“El fin del principio”, reperfilando la Nación

Fernando Casullo y Santiago Rodriguez Rey

Podríamos afirmar que este 1 de febrero de 2020 marca un verdadero bicentenario de la patria. No porque el celebrado en 2010 haya sido de mentirita, o porque el deslucido de 2016 no haya tenido su peso o angustias, querido rey.

En realidad, sumamos a aquellos otro diferente. No contará con pompas y fanfarria como aquellos, pero es por demás relevante: nos referimos a los doscientos años de la Batalla de Cepeda.

Muchos de los eventos que se dispararon en torno a 1810 y 1816 encontraron aquel primer día de febrero un stop en seco. La formación de un estado unificado con las piezas que había dejado la disolución virreinal encontraría de repente otros protagonistas, otras estructuras y otras proyecciones. Todo esto tras una batalla con duración ya mítica de 10 minutos y unos caballos atados a la pirámide de mayo unos días después.

El trabajo llevado adelante en la década revolucionaria encontró en 1820 una especie de reinicio. Si fuésemos por la positiva lo llamaríamos un relanzamiento; si fuésemos por la negativa, un reperfilamiento.

Un reperfilamiento que se tomaría casi un año en encontrar cierto tipo de equilibrio, el que recién llegaría tras una sucesión de gobernadores que a duras penas duraban más de uno puñado de días y tendrían hacia el final a un Dorrego abandonado por una campaña liderada por Juan Manuel de Rosas y Martín Rodríguez. Pero para esa mínima homeostasia y la firma del tratado de Benegas tendrían que pasar los largos meses que le dieron el nombre de “Anarquía” al año 20.

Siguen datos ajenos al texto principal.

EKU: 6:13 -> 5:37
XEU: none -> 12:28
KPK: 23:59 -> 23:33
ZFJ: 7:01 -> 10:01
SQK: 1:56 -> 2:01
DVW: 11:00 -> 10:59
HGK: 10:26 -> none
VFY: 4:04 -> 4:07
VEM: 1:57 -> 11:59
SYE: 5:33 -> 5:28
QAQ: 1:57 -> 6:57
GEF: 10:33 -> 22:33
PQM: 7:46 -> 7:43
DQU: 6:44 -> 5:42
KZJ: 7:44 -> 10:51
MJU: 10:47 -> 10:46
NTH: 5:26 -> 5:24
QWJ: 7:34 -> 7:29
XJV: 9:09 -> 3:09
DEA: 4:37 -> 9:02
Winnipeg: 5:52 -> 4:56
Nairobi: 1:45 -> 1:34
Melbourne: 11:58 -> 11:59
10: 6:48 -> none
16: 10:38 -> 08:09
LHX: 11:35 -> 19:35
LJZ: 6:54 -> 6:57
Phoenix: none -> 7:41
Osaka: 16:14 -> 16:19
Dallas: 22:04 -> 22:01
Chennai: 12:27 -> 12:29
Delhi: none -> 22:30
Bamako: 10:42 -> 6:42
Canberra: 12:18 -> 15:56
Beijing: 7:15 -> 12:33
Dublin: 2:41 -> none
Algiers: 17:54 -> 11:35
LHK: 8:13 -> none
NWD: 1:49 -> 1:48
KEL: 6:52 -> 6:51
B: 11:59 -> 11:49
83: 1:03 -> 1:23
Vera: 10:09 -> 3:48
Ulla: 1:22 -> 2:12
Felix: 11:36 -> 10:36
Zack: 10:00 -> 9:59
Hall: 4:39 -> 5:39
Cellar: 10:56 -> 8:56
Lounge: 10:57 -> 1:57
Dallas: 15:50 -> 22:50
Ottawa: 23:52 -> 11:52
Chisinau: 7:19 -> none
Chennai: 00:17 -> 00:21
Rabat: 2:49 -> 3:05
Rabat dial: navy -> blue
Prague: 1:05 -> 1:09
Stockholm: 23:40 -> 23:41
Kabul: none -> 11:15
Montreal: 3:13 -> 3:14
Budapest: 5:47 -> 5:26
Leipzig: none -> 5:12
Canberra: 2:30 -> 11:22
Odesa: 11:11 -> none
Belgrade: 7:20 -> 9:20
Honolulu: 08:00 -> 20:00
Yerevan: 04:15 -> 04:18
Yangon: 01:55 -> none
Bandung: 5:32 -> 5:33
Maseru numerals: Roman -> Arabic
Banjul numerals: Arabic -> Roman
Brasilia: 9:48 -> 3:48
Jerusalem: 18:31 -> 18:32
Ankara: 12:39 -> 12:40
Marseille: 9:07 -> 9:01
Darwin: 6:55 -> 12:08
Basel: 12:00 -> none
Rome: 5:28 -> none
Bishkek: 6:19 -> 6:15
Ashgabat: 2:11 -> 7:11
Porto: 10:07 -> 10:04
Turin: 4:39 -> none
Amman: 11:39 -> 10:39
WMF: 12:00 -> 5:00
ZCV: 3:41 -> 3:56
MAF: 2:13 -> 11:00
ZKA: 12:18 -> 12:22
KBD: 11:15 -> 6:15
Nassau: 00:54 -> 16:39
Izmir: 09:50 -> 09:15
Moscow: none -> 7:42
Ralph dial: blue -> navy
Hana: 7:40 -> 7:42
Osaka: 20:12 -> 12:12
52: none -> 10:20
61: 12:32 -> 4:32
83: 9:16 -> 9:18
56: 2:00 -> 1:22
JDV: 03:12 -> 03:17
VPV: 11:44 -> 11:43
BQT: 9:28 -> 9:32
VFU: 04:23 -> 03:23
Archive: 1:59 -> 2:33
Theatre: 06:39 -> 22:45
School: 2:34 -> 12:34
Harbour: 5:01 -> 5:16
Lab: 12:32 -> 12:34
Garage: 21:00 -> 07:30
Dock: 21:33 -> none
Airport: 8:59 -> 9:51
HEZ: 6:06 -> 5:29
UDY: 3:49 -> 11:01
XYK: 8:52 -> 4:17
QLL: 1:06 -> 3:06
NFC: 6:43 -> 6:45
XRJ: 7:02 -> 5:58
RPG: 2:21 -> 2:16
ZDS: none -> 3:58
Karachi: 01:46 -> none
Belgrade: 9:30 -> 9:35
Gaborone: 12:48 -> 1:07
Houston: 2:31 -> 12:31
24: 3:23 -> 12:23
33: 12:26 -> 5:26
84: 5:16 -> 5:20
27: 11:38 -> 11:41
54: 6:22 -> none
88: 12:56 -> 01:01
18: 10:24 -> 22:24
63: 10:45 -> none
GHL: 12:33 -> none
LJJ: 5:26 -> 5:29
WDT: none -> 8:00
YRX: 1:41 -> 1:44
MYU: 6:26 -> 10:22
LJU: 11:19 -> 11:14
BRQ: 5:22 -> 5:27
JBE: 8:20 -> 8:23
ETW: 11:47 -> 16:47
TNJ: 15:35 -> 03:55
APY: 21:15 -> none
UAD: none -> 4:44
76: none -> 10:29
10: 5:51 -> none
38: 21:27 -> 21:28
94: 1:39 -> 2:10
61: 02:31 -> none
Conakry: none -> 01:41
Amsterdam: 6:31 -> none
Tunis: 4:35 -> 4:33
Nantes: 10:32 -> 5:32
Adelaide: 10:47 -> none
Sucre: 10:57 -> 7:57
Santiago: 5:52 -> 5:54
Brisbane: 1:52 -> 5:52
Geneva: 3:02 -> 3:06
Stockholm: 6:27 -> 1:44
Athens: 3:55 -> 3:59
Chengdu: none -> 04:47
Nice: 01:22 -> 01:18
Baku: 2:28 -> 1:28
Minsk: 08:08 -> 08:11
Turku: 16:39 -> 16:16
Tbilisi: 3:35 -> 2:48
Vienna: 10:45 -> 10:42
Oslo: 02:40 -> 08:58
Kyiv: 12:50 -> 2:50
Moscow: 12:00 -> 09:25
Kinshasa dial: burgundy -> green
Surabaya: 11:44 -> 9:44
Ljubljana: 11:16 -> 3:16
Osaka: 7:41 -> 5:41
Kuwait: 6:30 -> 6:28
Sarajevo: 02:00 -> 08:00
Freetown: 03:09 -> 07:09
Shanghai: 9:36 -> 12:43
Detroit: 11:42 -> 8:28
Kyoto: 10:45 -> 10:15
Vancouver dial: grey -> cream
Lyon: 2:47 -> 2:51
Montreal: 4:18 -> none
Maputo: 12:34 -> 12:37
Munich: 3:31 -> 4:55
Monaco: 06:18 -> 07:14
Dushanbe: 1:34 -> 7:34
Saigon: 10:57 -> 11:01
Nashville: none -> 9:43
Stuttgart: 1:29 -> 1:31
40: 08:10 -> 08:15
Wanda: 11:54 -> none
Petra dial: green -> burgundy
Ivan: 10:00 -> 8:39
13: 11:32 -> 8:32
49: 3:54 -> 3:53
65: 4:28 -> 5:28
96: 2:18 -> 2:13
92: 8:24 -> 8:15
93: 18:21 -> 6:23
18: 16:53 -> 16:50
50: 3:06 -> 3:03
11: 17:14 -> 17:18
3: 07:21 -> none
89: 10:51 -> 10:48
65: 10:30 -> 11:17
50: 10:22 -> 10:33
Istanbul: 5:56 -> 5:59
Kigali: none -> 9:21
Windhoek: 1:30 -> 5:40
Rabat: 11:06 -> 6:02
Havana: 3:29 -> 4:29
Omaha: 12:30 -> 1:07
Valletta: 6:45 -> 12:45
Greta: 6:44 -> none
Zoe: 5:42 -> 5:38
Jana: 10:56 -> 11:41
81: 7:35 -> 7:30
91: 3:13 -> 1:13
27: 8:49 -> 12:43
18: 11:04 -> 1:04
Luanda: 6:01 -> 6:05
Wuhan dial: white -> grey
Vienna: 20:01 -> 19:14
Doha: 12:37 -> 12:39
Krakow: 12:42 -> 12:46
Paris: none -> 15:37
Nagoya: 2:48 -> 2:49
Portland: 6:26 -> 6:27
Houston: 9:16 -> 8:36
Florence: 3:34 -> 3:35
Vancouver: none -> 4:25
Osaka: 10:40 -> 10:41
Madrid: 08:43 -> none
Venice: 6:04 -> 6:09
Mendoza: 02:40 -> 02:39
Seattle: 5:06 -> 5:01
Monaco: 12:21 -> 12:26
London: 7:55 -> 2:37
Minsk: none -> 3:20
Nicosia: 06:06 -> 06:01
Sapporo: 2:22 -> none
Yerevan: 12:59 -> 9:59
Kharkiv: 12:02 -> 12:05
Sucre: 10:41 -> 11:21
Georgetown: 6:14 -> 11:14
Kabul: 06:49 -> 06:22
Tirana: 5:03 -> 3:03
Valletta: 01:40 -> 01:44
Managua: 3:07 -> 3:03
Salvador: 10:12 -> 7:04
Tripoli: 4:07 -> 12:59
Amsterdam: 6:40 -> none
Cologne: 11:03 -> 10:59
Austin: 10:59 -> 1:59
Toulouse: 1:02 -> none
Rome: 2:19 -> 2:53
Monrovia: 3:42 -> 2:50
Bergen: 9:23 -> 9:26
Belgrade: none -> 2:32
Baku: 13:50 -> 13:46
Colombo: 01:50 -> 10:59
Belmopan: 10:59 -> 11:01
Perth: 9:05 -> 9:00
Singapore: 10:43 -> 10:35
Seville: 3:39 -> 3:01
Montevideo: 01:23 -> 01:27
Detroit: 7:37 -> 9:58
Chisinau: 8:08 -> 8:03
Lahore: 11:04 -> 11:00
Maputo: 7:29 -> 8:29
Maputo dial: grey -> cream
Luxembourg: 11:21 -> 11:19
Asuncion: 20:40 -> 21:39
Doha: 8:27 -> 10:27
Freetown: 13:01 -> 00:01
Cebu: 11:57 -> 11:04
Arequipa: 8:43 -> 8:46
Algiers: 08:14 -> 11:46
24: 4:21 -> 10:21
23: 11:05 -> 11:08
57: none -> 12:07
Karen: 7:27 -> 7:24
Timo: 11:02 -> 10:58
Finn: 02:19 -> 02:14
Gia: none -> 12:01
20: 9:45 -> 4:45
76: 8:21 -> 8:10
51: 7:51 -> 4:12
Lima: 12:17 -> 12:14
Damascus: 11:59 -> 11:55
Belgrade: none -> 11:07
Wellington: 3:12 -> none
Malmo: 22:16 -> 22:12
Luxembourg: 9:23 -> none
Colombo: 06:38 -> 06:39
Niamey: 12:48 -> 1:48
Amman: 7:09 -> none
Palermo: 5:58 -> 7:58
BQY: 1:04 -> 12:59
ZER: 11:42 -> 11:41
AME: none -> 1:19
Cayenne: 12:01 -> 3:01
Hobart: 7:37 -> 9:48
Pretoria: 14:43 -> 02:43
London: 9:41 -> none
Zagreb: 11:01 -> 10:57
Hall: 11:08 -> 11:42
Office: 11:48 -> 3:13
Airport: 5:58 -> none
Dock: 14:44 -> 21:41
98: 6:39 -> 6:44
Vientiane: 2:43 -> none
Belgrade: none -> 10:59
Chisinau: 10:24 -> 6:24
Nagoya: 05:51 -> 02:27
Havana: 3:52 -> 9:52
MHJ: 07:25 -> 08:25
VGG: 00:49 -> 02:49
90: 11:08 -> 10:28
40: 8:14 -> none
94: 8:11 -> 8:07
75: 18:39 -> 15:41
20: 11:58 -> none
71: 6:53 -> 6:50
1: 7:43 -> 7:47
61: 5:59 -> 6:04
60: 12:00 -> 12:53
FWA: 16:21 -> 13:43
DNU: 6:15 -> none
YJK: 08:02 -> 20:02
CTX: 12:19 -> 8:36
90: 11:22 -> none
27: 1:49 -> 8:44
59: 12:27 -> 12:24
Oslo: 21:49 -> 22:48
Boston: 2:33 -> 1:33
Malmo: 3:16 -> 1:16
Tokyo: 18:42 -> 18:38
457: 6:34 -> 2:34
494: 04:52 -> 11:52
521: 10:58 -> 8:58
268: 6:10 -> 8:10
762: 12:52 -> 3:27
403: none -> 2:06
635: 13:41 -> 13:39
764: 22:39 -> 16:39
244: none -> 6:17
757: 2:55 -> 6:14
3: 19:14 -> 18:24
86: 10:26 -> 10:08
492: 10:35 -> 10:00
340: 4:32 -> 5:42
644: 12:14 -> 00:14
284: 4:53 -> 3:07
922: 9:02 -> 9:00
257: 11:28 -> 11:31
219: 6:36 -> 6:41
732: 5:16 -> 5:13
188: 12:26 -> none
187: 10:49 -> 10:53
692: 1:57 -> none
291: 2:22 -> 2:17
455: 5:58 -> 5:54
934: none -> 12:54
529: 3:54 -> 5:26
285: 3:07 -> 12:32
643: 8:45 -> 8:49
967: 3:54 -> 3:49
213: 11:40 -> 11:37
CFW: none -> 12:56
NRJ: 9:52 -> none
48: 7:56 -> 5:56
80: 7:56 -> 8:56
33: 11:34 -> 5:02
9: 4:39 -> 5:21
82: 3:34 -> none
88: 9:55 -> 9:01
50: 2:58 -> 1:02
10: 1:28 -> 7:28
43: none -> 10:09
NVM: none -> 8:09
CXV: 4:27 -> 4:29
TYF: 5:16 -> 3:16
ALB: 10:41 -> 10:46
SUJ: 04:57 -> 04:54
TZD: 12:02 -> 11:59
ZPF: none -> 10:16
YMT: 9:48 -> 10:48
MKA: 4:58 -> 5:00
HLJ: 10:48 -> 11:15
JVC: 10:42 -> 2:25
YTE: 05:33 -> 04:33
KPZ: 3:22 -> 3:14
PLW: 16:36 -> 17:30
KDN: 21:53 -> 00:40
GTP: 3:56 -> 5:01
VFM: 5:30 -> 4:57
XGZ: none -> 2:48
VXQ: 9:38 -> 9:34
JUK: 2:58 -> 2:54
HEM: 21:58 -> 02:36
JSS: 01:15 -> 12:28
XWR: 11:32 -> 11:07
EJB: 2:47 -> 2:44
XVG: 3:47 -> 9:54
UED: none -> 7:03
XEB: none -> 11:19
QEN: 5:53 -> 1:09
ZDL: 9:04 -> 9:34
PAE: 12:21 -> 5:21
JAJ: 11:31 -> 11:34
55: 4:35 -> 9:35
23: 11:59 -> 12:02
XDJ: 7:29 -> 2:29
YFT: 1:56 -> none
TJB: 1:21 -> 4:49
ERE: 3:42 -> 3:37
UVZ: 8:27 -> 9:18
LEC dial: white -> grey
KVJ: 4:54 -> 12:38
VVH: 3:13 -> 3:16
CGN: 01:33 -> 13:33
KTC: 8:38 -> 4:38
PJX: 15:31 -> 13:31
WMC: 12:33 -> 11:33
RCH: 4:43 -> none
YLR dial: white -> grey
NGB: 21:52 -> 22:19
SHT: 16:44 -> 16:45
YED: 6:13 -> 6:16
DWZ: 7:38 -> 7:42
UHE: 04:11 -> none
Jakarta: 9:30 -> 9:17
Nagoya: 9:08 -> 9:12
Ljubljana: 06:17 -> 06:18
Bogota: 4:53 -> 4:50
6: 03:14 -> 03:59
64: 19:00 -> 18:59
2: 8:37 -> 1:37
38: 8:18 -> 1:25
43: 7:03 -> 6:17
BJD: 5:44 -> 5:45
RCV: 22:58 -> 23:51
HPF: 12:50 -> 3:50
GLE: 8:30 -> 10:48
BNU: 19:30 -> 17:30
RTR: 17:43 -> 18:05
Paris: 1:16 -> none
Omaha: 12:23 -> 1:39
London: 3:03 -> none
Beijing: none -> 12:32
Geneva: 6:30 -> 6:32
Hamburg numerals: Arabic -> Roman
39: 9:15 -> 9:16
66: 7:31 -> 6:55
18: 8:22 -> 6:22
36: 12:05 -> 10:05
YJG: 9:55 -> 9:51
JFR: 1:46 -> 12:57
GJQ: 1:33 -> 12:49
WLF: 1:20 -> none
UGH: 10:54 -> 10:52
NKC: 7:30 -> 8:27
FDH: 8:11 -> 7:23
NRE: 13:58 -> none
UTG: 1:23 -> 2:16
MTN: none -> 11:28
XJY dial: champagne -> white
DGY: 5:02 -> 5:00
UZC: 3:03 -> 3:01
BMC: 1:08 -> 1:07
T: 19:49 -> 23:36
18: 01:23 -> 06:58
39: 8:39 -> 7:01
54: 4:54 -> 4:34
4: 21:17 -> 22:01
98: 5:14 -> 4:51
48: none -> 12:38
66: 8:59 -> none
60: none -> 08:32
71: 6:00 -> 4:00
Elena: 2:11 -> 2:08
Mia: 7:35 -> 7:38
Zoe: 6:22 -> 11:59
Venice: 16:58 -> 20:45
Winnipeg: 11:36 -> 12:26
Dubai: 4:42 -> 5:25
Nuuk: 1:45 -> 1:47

Más allá de los detalles bélicos, lo cierto es que la derrota resultó abrumadora y pateó el tablero del status quo porteño.

Lo cierto es que nada en los primeros días de aquel año parecía muy positivo para las Provincias Unidas y su director supremo Rondeau. Se venía de unos meses por demás complejos en el 1819 cuando el Congreso de Tucumán había finalizado, ya mudado en Buenos Aires, dictando una Constitución que fue por demás resistida por su eminente diseño centralista. De hecho, entre la aparición de dicha norma, el 25 de mayo de 1819, y la batalla de Cepeda, se separaron del gobierno del Directorio los territorios de Tucumán y Cuyo. A su vez Santa Fe estableció, con su Estatuto Provincial del 26 de agosto, un desafío directo al centralismo cocinado en la antigua capital virreinal.

Así las cosas, la tensión creciente era evidente y el siempre díscolo Artigas y los caudillos de Santa Fe y Entre Ríos, Estanislao López y Francisco Ramírez, decidieron atacar al gobierno central apenas iniciado ese demencial 1820.

El Directorio a su vez también dio cauce a la guerra civil para ganar de mano. Sin embargo, el Directorio se vería sorprendido por el nivel de pérdida de control de la situación que enfrentaba.

El 8 de enero se agravó el Game of Thrones rioplatense con el denominado motín de Arequito, en donde el ejército del Norte decretó que el invierno se avecinaba más pronto que tarde para el poder central y decidió no responder al llamado del director supremo Rondeau, mostrando un evidente proceso de fragmentación.

De todos modos, Buenos Aires decidió igual enfrascarse en la confrontación e invadió la provincia de Santa Fe, anticipándose a la llegada de los federales a Buenos Aires.

Las fuerzas del Directorio se acomodaron al borde sur del bañado Cañada de Cepeda y esperaron. Del otro lado, se agolparon la conjunción de fuerzas del gobernador de Santa Fe, Estanislao López, y de Francisco Ramírez, el de Entre Ríos, que comandó las acciones del bando federal. Estos, en un evidente acierto estratégico, atacaron a la formación del Ejército porteño rodeándolo y venciéndolo con llamativa facilidad.

Más allá de los detalles bélicos, lo cierto es que la derrota resultó abrumadora y pateó el tablero del status quo porteño. Las fuerzas del litoral avanzaron sobre Buenos Aires y diez días más tarde el Directorio y el poder central que había dado forma con sus idas y vueltas a la primera década revolucionaria era historia.

A Buenos Aires le encontraron un gobernador en Sarratea, quien firmaría una humillante paz en el tratado del Pilar con los caudillos vencedores el 23 de febrero.

Un nuevo esquema para los territorios comenzaría a partir de entonces a consolidarse: el de la provincialización.

Dicho orden se dio con nuevas unidades respecto a una década atrás, con un retroceso de la liga de los pueblos libres por el enfrentamiento Ramírez-Artigas y una Buenos Aires que tras la anarquía le encontraría el gusto a la autonomía de la mano de la aduana y la libre navegación de los ríos, el gran foco de conflicto de los años venideros.